His parents stayed with him until he finished the soup and drifted into a pained, fitful sleep.

He woke up hours later. It was the dead of night.

His arms were a dull, throbbing ache. The emotional haze was gone, replaced by the cold, sharp clarity of his analytical mind.

He was Kenji Tanaka again.

File: Tournament_Failure_Analysis. Status: Complete.

He couldn't move. He couldn't train. He could only think.

Initial plan: FAILED.

Reason: Over-reliance on physical superiority (negated by Asta) and mana-pool superiority (negated by lack of control). Critical underestimation of 'instinct' as a combat variable. I was rigid. They were fluid.

He had been a fool. He had Yuno's mana, but not his control. He had his own forged body, but not Asta's instinct. He was a jack-of-all-trades, master of none. A bad copy.

This cannot happen again.

His previous plan was to go to the capital with them. To ride their coattails, using his meta-knowledge.

That path was now closed.

So?

A slow, pained smile stretched his lips in the darkness.

So, I make a new path.

The local tournament was a regional filter. It wasn't the only way. The Magic Knight Entrance Exam, he knew, was an open call. Any 15-year-old with a grimoire could show up. Asta and Yuno had just won an 'easy' pass: a sponsored, direct trip to the capital.

He would have to take the hard way.

He would have to walk.

The capital was weeks, maybe months, away on foot for a commoner with no money. It was a journey fraught with danger, bandits, and wild magic-animals.

It's perfect.

It was no longer a training camp. It was a live-fire field-test.

New plan: The "Heretic's Path".

Phase 1: Recovery (2 weeks). His "Mana-Forged" recovery would knit his bones. He couldn't do physical training, so he would do mental training.

Phase 2: The "Firehose" Problem (3.5 Months).

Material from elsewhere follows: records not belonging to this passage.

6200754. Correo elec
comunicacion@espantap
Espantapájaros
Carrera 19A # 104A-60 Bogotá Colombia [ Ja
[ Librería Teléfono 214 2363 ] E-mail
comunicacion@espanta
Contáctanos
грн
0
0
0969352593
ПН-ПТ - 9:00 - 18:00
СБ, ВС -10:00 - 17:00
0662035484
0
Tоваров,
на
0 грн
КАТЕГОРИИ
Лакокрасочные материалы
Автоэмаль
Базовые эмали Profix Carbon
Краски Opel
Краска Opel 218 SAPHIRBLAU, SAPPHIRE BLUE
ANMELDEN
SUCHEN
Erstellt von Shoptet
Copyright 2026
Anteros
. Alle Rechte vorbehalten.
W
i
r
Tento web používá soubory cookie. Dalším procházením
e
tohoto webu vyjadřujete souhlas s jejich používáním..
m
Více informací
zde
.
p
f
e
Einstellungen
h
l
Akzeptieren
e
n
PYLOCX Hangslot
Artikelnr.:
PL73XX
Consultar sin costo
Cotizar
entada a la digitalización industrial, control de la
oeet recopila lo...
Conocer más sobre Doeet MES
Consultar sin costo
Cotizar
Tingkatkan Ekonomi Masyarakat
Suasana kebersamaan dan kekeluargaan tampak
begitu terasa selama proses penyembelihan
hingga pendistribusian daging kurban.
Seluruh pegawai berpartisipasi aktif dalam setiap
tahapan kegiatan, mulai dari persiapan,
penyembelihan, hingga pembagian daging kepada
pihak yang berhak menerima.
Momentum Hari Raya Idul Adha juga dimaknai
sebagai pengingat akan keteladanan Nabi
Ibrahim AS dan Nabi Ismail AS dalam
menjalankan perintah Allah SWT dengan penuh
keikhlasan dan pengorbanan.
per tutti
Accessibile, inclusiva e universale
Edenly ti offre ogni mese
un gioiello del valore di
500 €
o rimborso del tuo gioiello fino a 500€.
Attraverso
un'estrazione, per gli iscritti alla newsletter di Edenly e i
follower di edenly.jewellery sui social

He would solve his lack of control. He would stay in Mage Mode, 24/7. He would learn to live with Yuno's mana thrumming under his skin. He would practice casting his father's [Tiny Fireball] with it, thousands of times a day, until he could do it without exploding a crater in the ground. He would learn to regulate the ocean. He would forge control.

Phase 3: The Journey (1 Month). He would leave Sosie and walk to the capital. He would hunt his own food. He would use his Heretic Mode to hide from threats and his Mage Mode to fight them. He would devour any grimoire he found along the way. He would arrive at the capital not as a wide-eyed village boy, but as a seasoned, self-sufficient, and dangerous applicant.

He was not left behind. He was merely taking the scenic route.

Asta and Yuno were the main highway.

He... he would be the hidden, winding, treacherous mountain pass.

The sadness was gone. The humiliation was gone.

All that remained was the cold, hard certainty of the new plan. The data had been analyzed. The new hypothesis was formed.

Now, all he had to do... was execute.